Expandable tubulars are increasingly used in oil and gas production wells and may comprise slots or other perforations which are widened as a result of the expansion or may have a continuous ‘un-slotted’ wall which is circumferentially stretched by an expansion device such as an expansion cone and/or a set of rollers.
Expandable tubulars are generally joined by mechanical connectors since welding may create at least some strengthening and/or weakening of the pipe wall in the region of the weld, and strengthening will hamper or even disrupt the expansion process whereas weakening will result in a tube which will easily collapse, buckle and/or burst in the welding zone.
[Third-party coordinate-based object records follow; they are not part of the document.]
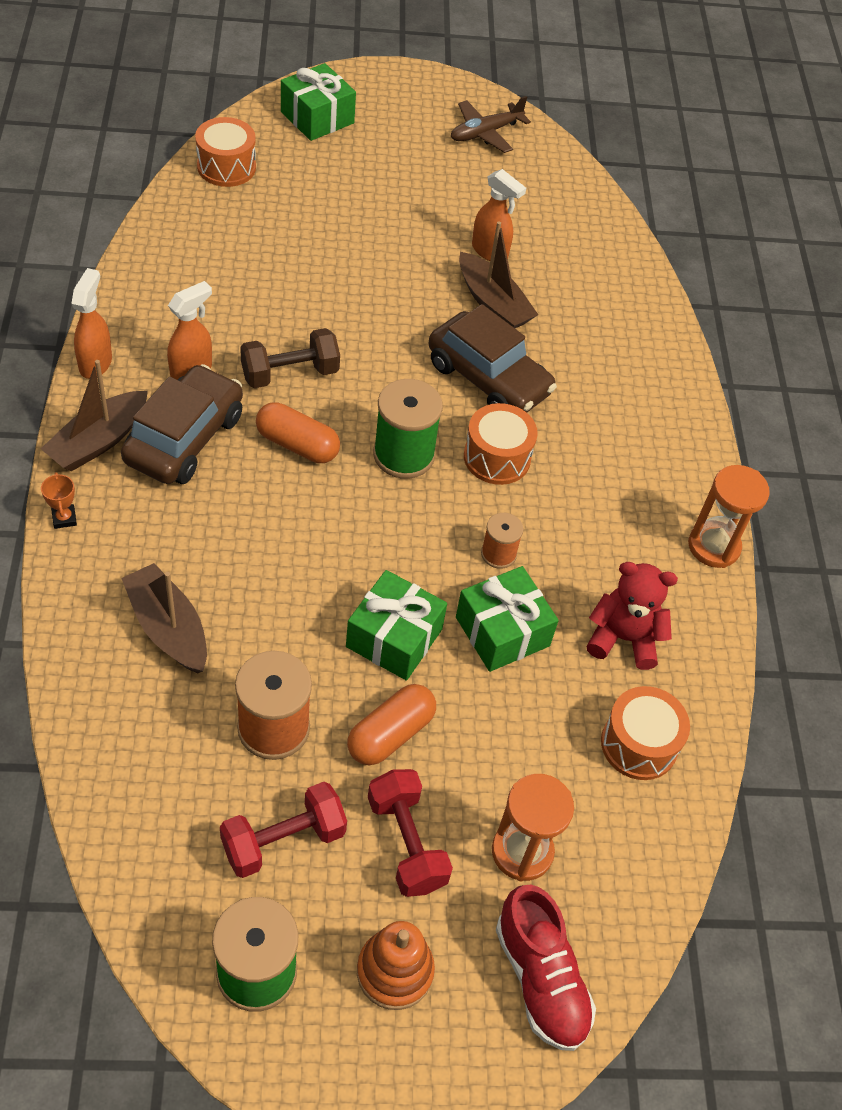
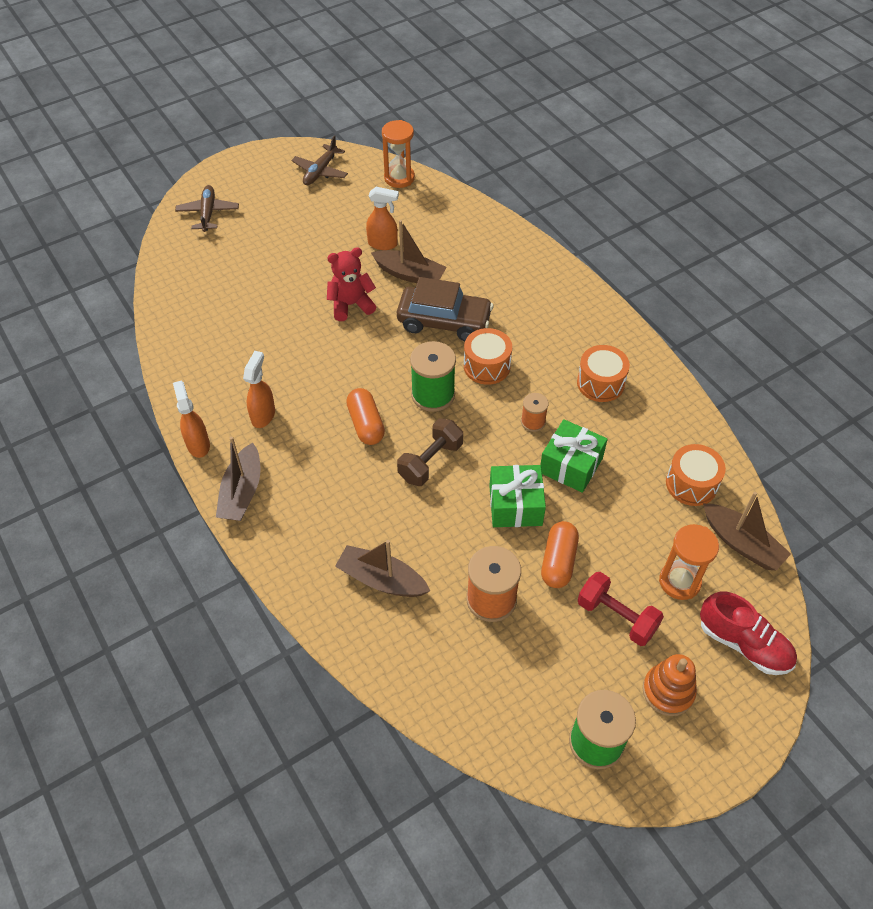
camera: 25 degrees left, 0 degrees up
(64, 518) = (261, 552): orange trophy -> none
(185, 438) = (294, 459): brown car -> none
(226, 167) = (176, 274): orange drum -> orange drum (600, 383)
(283, 840) = (550, 660): red dumbbell -> none
(290, 373) = (325, 383): brown dumbbell -> brown dumbbell (430, 462)
(297, 445) = (366, 424): orange capsule -> orange capsule turned 75 degrees clockwise
(317, 117) = (208, 213): green gift -> brown plane
(623, 638) = (637, 430): red teddy bear -> red teddy bear (351, 305)
(643, 856) = (741, 543): none -> brown boat
(713, 546) = (642, 350): orange hourglass -> orange hourglass (399, 178)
In addition, here it is required to weld slotted liners there are particular problems to overcome. In the first instance slotted expandable tubulars are difficult to seal completely to allow flushing with non-oxidising or reducing gases or gas mixtures and removal of air. In the second place welding the end of unprepared slotted liners will also cause the slots at the end of the tubular to be welded also. This impedes expansion and prevents proper functioning of the slotted expandable tubular.
It is known from International patent application WO 98/33619 to connect expandable tubulars by amorphous bonding and from International patent application WO 0230611 to connect expandable tubulars by laser welding. However these connection techniques are time consuming and require a very precise positioning of the pipe ends relative to each other and machining the pipe ends into an extremely accurate flat shape that these technologies are not practical for use on for example a drilling rig, an offshore oil platform or pipe laying vessel.
When pipes are joined and used in for example a downhole, sub-sea or remote environment it is advantageous to log the position of individual pipes or to detect the position of individual pipes when the pipe and/or surrounding hole is re-entered. This is useful to e.g. allow accurate placement of side-tracks, packers and perforations. Logging of this nature is done by measuring the distance a tool has travelled within or adjacent to the pipe, counting the number of connections or by positioning easily identifiable markers, such as magnetic or radioactive markers, in the hole alongside, and attached to, the pipe, which may be a production tubing and/or casing which marker may be found using specialized equipment. In addition special pup joints are often used for this purpose. The existing methods for marking pipe joints are expensive, time consuming and may lead to a quick wear of the markings and replacement of worn markings may require retrieval of the entire pipe string from a well, which is very expensive.